It was a tedious march and, for Sœur Jeanne at least, perfection had one grave defect: it was as inconspicuous as those nagging little mortifications prescribed by Father Surin. You were raised to the degree of contemplation, you were honoured by private communications from on high. But what was there to show for it? Nothing at all. You had to tell them about the graces you had received, and all they did was to shake their heads or shrug their shoulders. And when you behaved as the blessed Mother Teresa must have behaved, they either roared with laughter or flew into a rage and called you a hypocrite. Something more convincing was needed, something spectacular, something obviously supernatural.

Diabolical miracles were no longer in order; for Sœur Jeanne had ceased to be the queen of the demoniacs and was now aspiring to immediate canonization. The first of her divine miracles took place in February 1635. One day Isacaaron confessed that three anonymous magicians, two from Loudun, one a Parisian, had come into possession of three consecrated wafers, which they intended to burn. Surin immediately ordered Isacaaron to go and fetch the wafers, which were hidden under a mattress in Paris. Isacaaron disappeared and did not return. Balaam was then commanded to go to his assistance, stubbornly refused, but was finally forced, by the help of Surin’s good angel, to obey. The orders were that the wafers should be produced at the after-dinner exorcism on the following day.
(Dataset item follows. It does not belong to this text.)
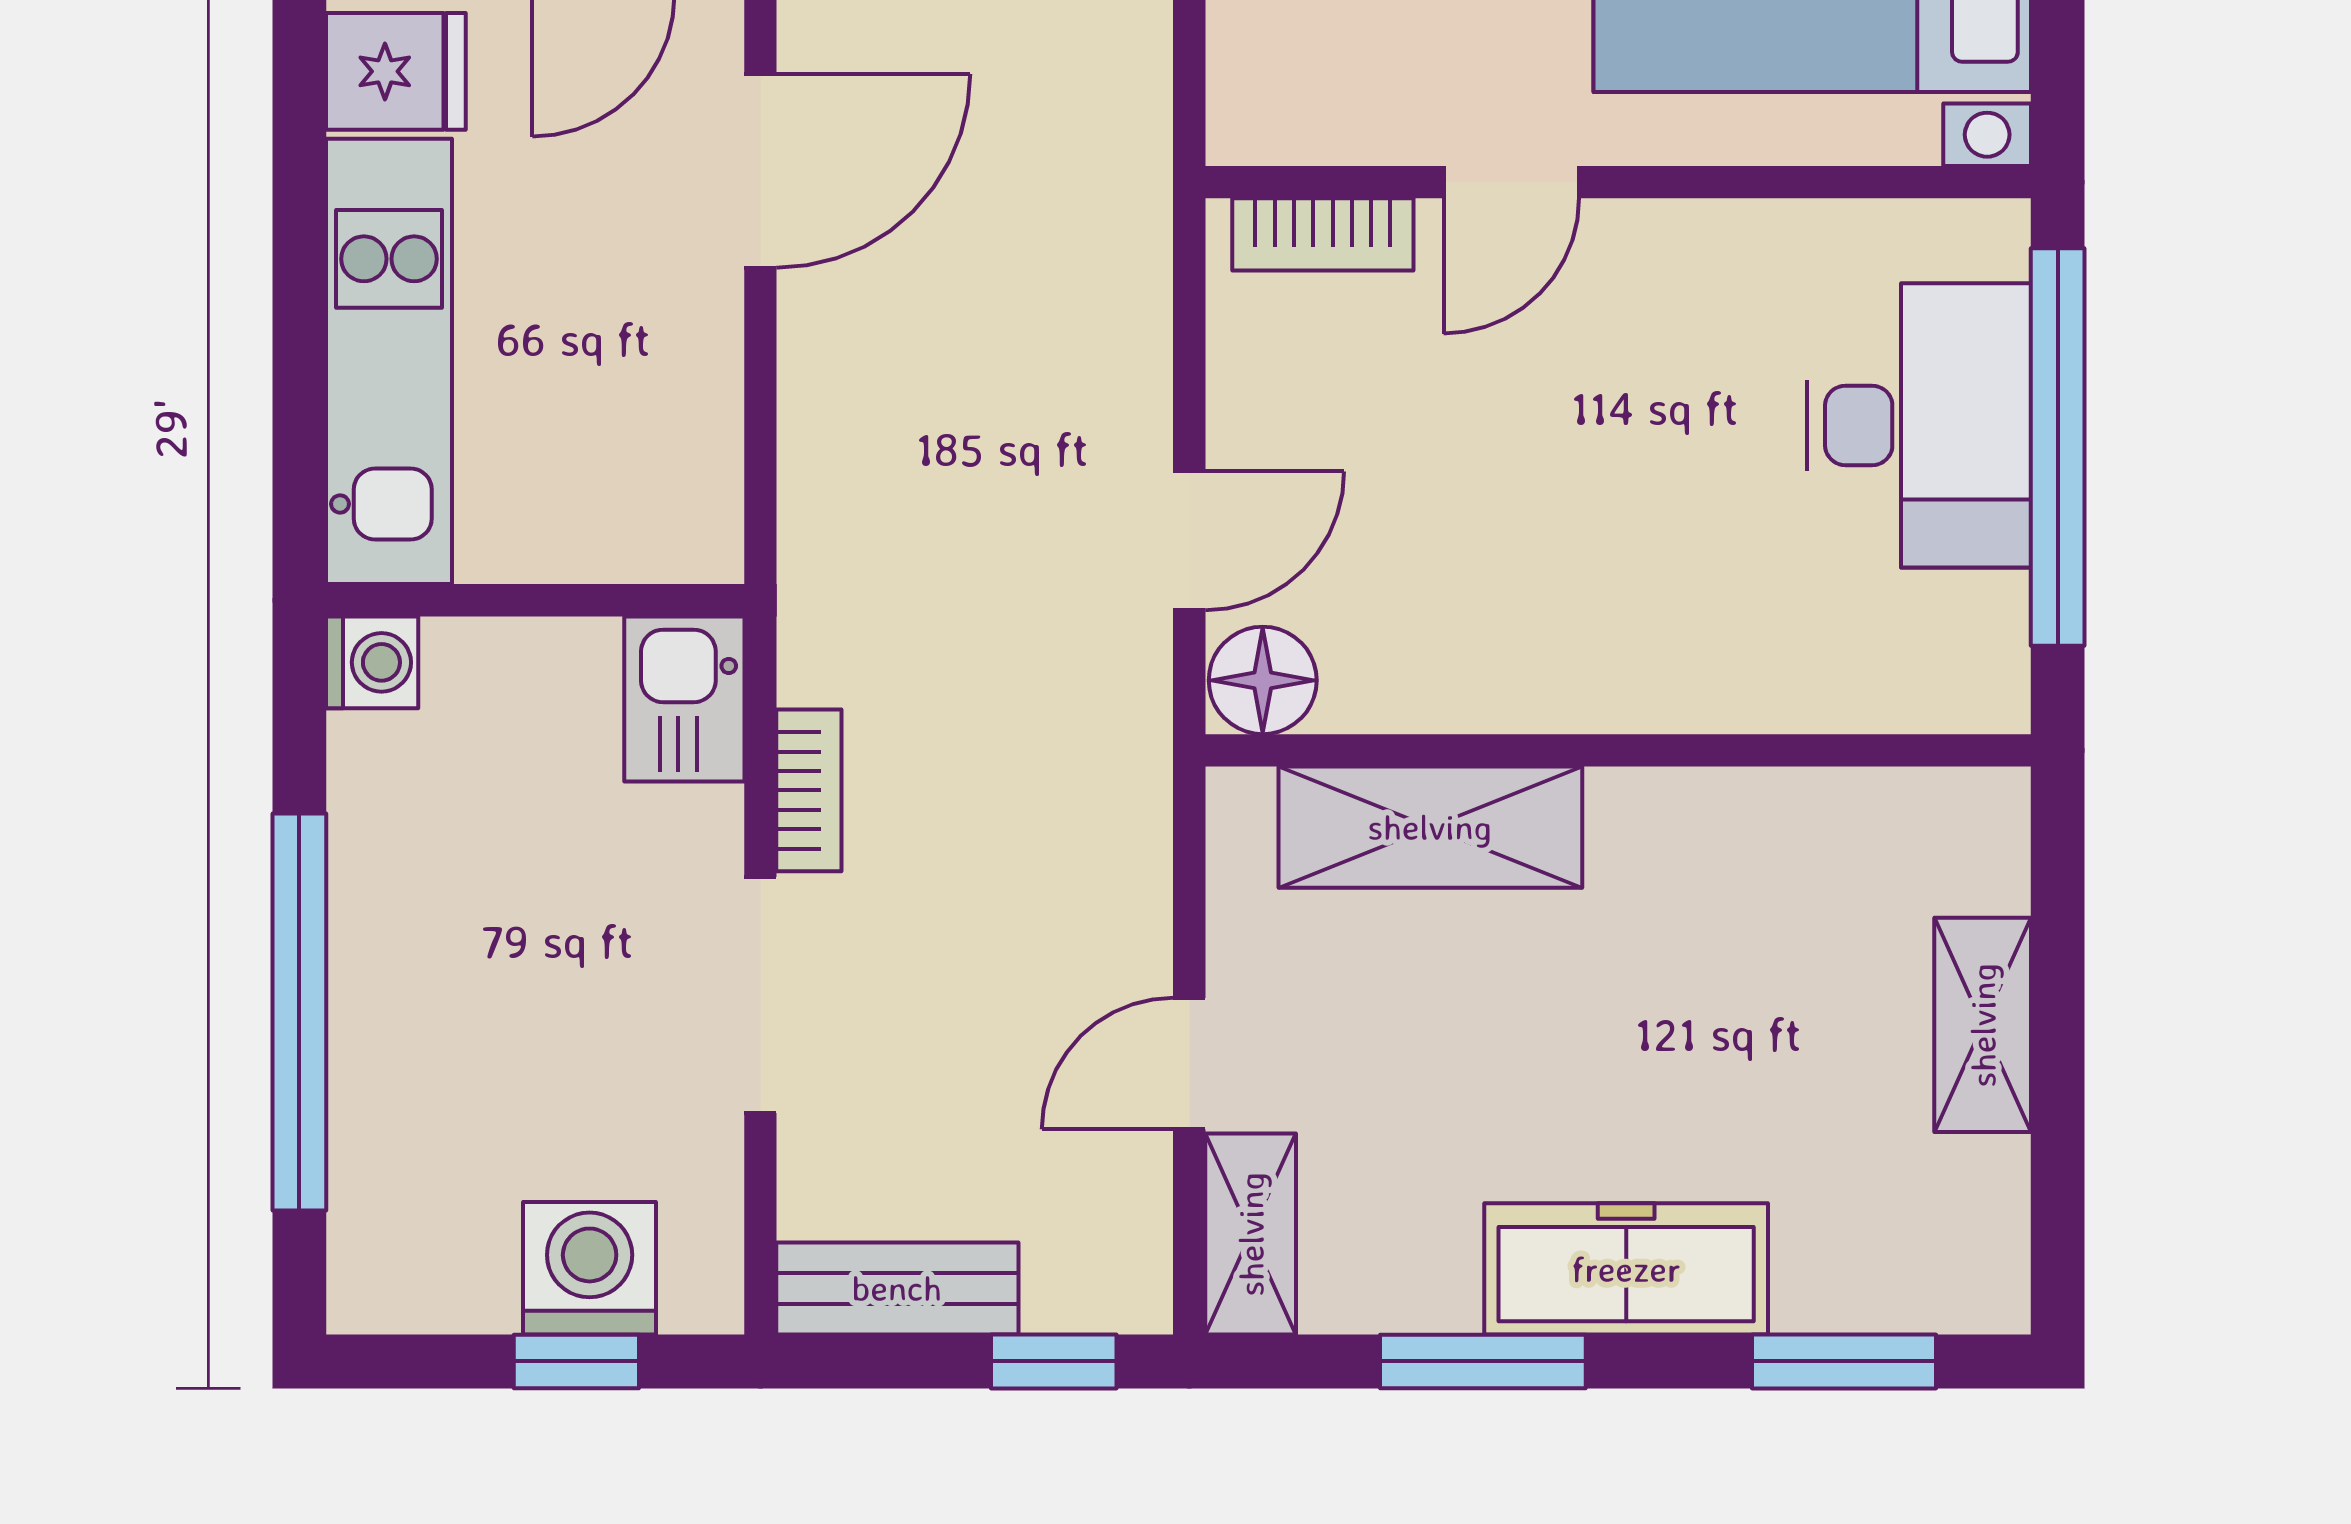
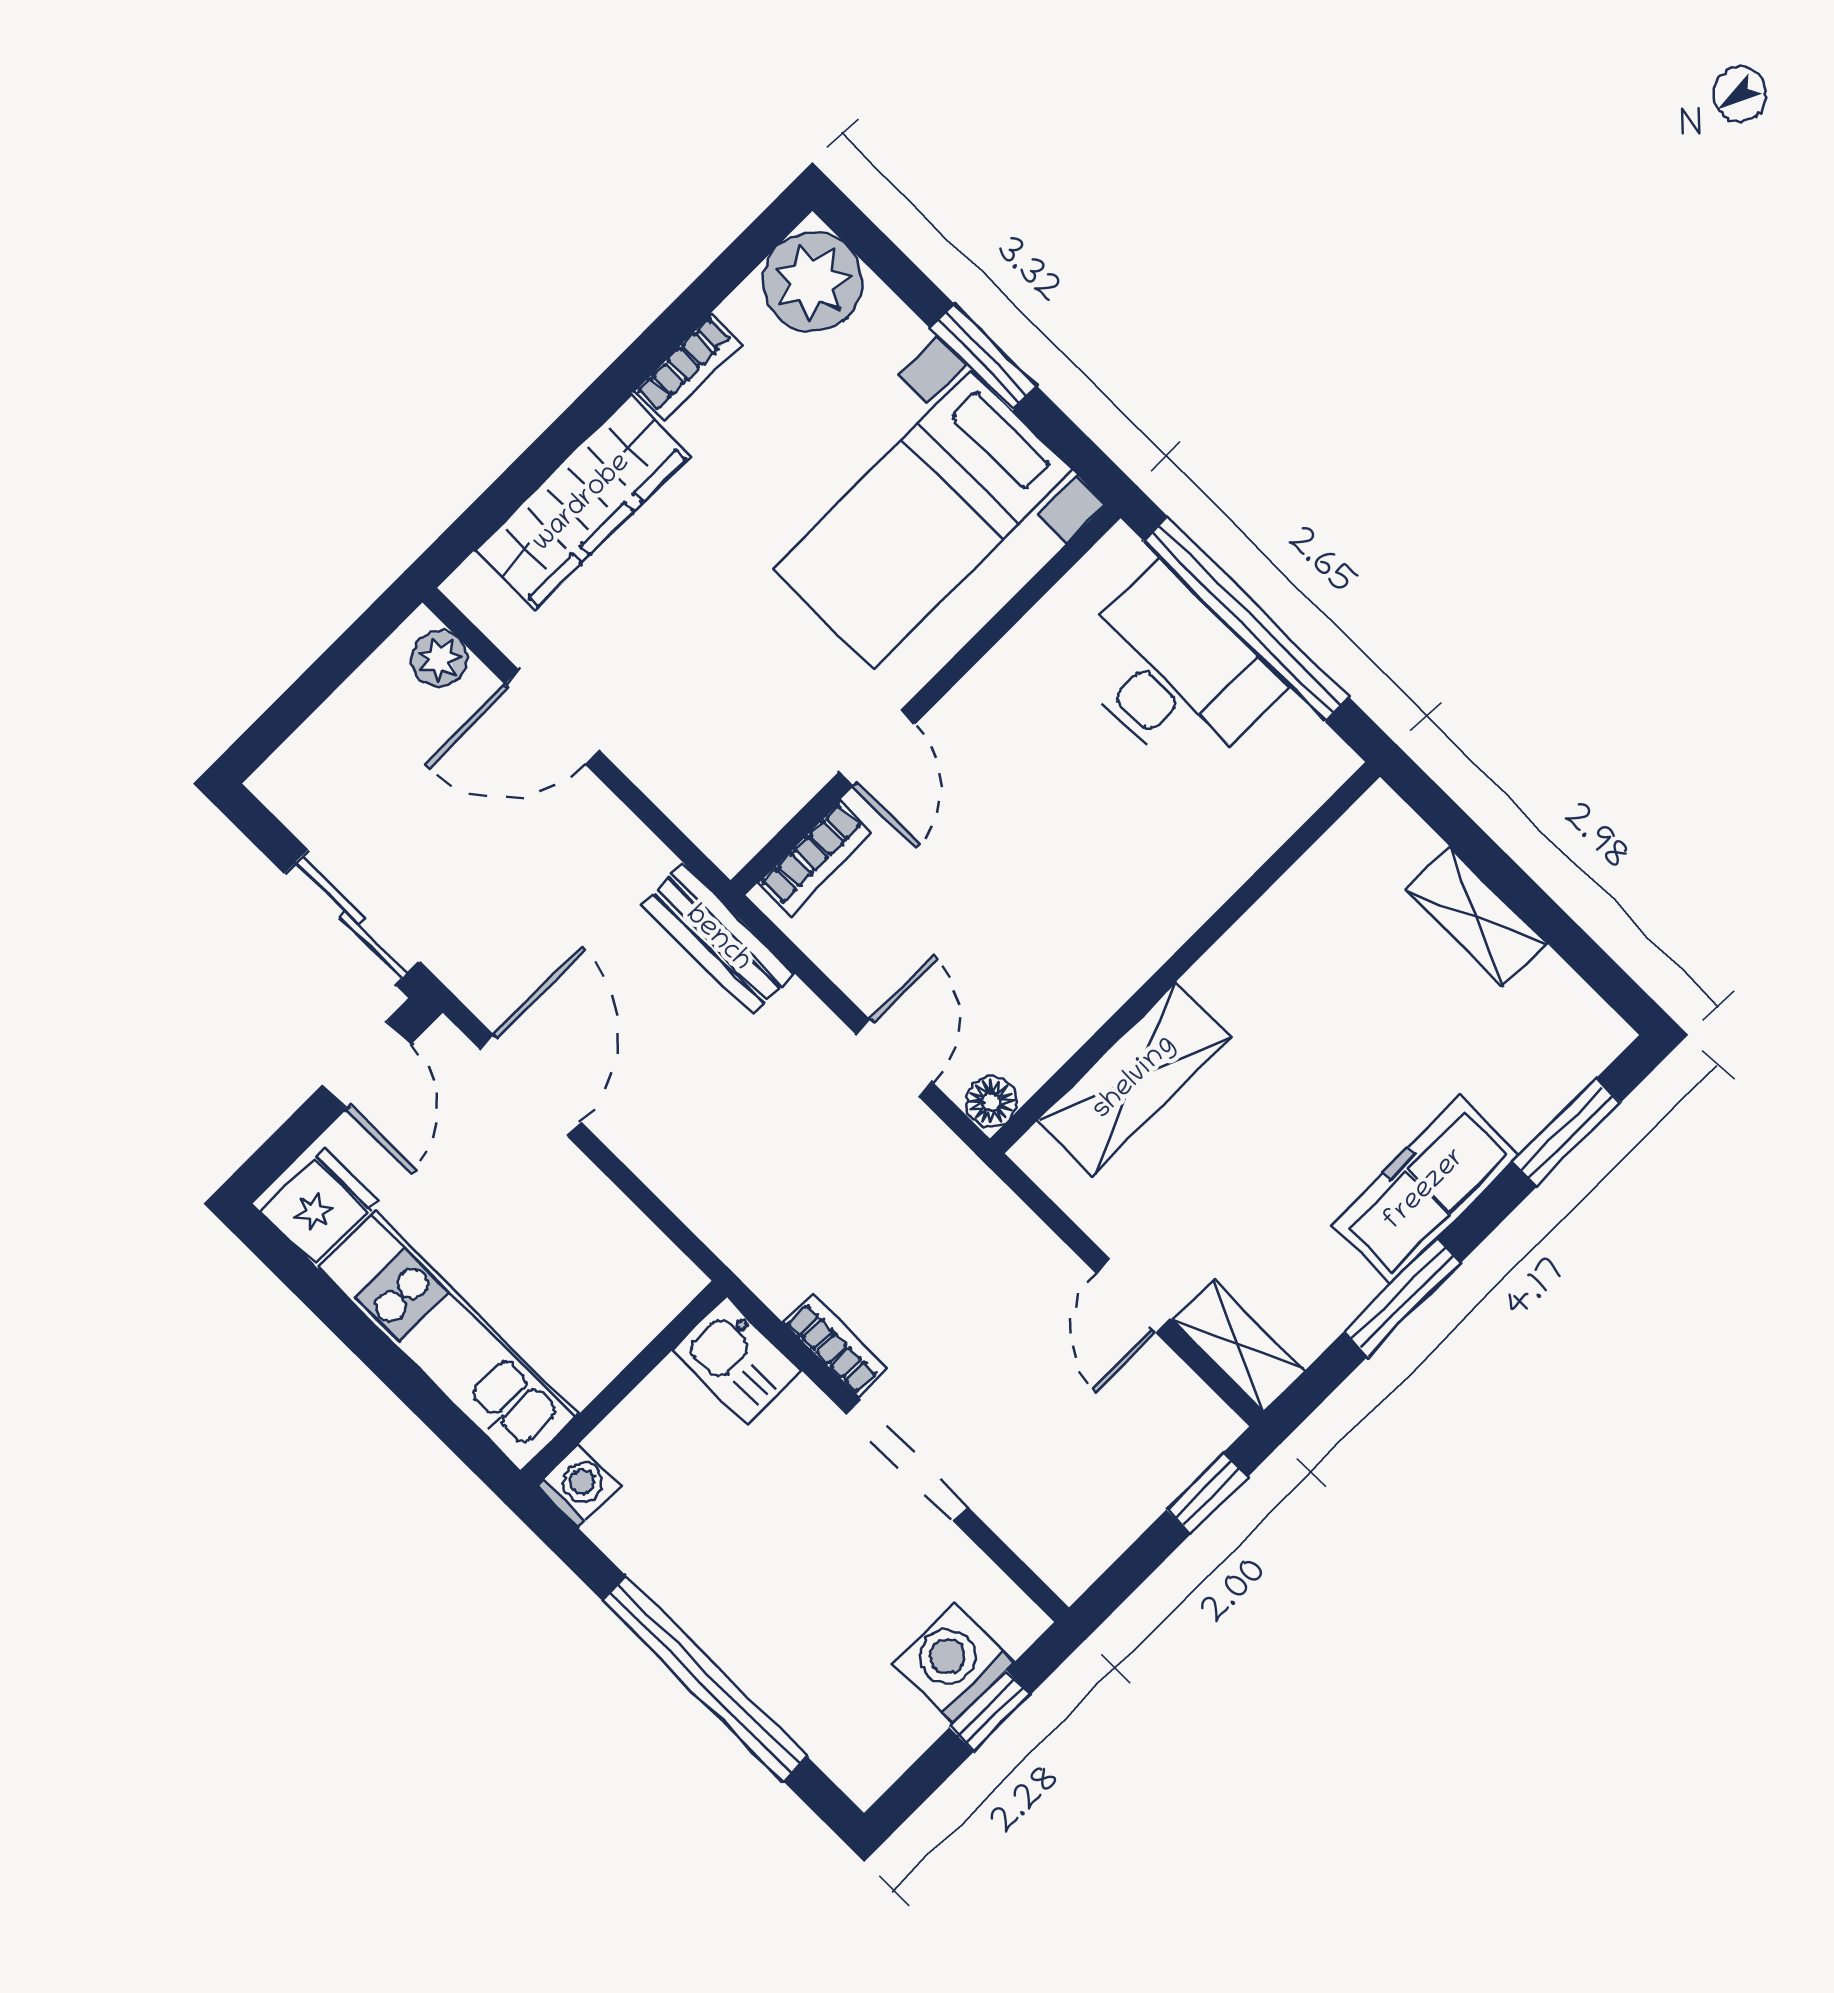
floor lamp: (1263, 680) -> (991, 1101), width x0.73, depth x0.73
bench: (897, 1288) -> (718, 939), moved, turned 90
At the appointed time, Balaam and Isacaaron made their appearance and, after much resistance and many contortions of the Prioress’s body, announced that the wafers were in a niche above the tabernacle. “The demons then caused the Mother Superior’s body, which was very small, to stretch.” At the end of its elongated arm the hand was thrust into the niche and came out with a neatly folded sheet of paper containing three wafers.

To this painfully fishy marvel Surin attached enormous importance. In Sœur Jeanne’s autobiography it is not so much as mentioned. Was she ashamed of the trick she had so successfully played on her trusting director? Or was it that she found the miracle essentially unsatisfactory? True, she had played the principal part in the affair; but the affair was not primarily hers. What she needed was a miracle all her own, and in the autumn of that same year she finally got what she wanted.

Towards the end of October, yielding to the pressure of public opinion within the order, the Provincial of Aquitaine gave orders that Surin should return to Bordeaux and that his place at Loudun should be taken by another, less eccentric exorcist. The news got out. Leviathan exulted; but Sœur Jeanne, when she came to her senses, was greatly distressed. Something, she felt, would have to be done. She prayed to St. Joseph, and had a strong conviction “that God would help us and that this proud demon would be humiliated.” After this, for three or four days, she was ill in bed; then suddenly felt well enough to ask to be exorcized. “It happened that day (it was the 5th of November) that many persons of quality were present in the church to watch the exorcisms; this was not without a special providence of God.” (Special providences were the rule, where very important personages were concerned. It was always in the presence of the nobility that the devils performed their greatest feats.)